Il se déduit de ce texte que le critère à prendre en considération pour la fixation du point de départ de la prescription de cette action en responsabilité n'est pas la révélation de la faute imputée à l'avocat, mais la date de la fin de sa mission.
Mme [E] a mis fin au mandat de Me [I] au plus tard le 17 octobre 2012, date du courrier par lequel cette dernière a adressé à son confrère Me [B] le dossier de celle-ci. Dans son courrier de réponse du 27 novembre 2012, Me [B] lui a confirmé qu'il lui avait succédé dans la défense des intérêts de Mme [E].
Cette dernière ne peut donc pas se prévaloir d'un achèvement de la mission de son premier avocat à l'issue de la procédure judiciaire ayant donné lieu au jugement du 24 mars 2014.
Le point de départ du délai de prescription doit être fixé à la date de cessation définitive de sa mission par Me [I] le 17 octobre 2012. Ce délai a expiré le 17 octobre 2017. En l'absence d'acte interruptif, la prescription était acquise au jour de l'assignation délivrée le 18 mars 2019 par Mme [E] à l'encontre de Me [I]. Cette action est irrecevable. La décision du tribunal l'ayant reçue sera infirmée.

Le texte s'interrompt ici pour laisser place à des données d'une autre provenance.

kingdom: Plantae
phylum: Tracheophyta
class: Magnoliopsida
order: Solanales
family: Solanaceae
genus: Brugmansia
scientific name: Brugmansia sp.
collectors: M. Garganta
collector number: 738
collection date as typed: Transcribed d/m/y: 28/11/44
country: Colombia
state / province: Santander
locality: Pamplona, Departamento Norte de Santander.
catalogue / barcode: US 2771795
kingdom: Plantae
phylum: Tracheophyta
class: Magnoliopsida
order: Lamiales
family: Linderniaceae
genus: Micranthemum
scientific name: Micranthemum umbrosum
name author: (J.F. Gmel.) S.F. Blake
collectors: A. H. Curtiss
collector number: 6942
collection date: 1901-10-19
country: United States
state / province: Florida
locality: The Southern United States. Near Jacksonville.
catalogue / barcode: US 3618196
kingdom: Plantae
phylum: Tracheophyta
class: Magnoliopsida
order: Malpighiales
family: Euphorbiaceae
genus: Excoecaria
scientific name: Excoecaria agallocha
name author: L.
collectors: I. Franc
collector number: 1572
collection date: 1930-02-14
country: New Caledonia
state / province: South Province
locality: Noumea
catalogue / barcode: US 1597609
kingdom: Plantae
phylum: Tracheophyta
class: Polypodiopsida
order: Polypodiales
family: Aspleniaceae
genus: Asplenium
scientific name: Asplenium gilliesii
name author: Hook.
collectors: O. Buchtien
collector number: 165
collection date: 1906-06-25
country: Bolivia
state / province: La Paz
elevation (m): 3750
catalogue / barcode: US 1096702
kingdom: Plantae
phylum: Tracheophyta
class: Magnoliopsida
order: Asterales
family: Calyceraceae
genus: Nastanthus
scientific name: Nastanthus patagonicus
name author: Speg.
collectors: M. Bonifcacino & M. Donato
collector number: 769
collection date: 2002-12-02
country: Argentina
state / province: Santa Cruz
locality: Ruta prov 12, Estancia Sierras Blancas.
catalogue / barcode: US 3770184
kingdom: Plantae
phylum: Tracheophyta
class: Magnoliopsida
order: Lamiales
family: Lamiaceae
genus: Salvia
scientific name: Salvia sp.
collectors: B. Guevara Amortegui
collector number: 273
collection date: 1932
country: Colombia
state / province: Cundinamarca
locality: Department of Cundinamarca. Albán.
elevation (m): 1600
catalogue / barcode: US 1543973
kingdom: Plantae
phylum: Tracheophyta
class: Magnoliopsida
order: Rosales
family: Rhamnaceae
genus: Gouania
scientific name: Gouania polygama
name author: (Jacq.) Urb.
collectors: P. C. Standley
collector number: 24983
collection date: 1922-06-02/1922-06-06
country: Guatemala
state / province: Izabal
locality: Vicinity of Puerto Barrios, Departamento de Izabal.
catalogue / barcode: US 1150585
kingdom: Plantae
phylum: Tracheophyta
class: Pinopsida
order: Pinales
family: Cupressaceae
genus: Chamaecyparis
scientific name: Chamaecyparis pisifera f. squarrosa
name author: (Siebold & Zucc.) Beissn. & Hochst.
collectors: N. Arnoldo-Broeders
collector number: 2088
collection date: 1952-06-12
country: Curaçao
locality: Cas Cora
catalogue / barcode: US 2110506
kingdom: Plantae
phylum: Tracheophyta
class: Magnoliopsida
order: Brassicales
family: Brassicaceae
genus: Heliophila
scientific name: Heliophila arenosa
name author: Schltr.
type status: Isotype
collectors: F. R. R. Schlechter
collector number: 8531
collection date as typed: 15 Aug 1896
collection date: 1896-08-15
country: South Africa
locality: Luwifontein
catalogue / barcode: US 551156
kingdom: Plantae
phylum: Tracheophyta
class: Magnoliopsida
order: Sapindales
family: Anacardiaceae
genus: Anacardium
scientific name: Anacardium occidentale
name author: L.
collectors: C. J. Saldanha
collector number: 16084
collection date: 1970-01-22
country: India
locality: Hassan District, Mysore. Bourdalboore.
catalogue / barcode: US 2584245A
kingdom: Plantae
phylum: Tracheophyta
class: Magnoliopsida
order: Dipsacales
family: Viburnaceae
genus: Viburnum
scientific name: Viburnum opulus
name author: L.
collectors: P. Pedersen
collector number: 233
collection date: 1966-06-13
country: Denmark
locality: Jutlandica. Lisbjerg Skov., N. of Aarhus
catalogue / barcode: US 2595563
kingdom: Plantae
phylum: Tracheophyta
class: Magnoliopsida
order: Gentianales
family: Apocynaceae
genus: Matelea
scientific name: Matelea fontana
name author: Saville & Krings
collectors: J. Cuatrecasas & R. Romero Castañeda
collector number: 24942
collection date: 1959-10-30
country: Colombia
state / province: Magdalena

Sur les demandes accessoires
Le jugement sera infirmé en ses dispositions sur les dépens et les frais de procédure.
Partie perdante, Mme [E] sera condamnée aux dépens de première instance et d'appel, avec bénéfice de distraction pour la procédure d'appel au profit de l'avocat de l'appelante qui en a fait la demande.
Il n'est pas inéquitable de la condamner également à payer à Me [I] la somme de 3 000 euros au titre de ses frais non compris dans les dépens.
PAR CES MOTIFS
La cour, statuant par arrêt contradictoire, rendu publiquement par mise à disposition au greffe :
Infirme le jugement entrepris en toutes ses dispositions,
Statuant à nouveau et y ajoutant,
Déclare Mme [Z] [E] irrecevable en son action pour cause de prescription,
Condamne Mme [Z] [E] à payer à Me [P] [I] la somme de 3 000 euros sur le fondement de l'article 700 du code de procédure civile,
Condamne Mme [Z] [E] aux dépens de première instance et d'appel, avec bénéfice de distraction pour la procédure d'appel au profit de la Selarl Damc prise en la personne de Me Marc Absire, avocat, en application de l'article 699 du code de procédure civile.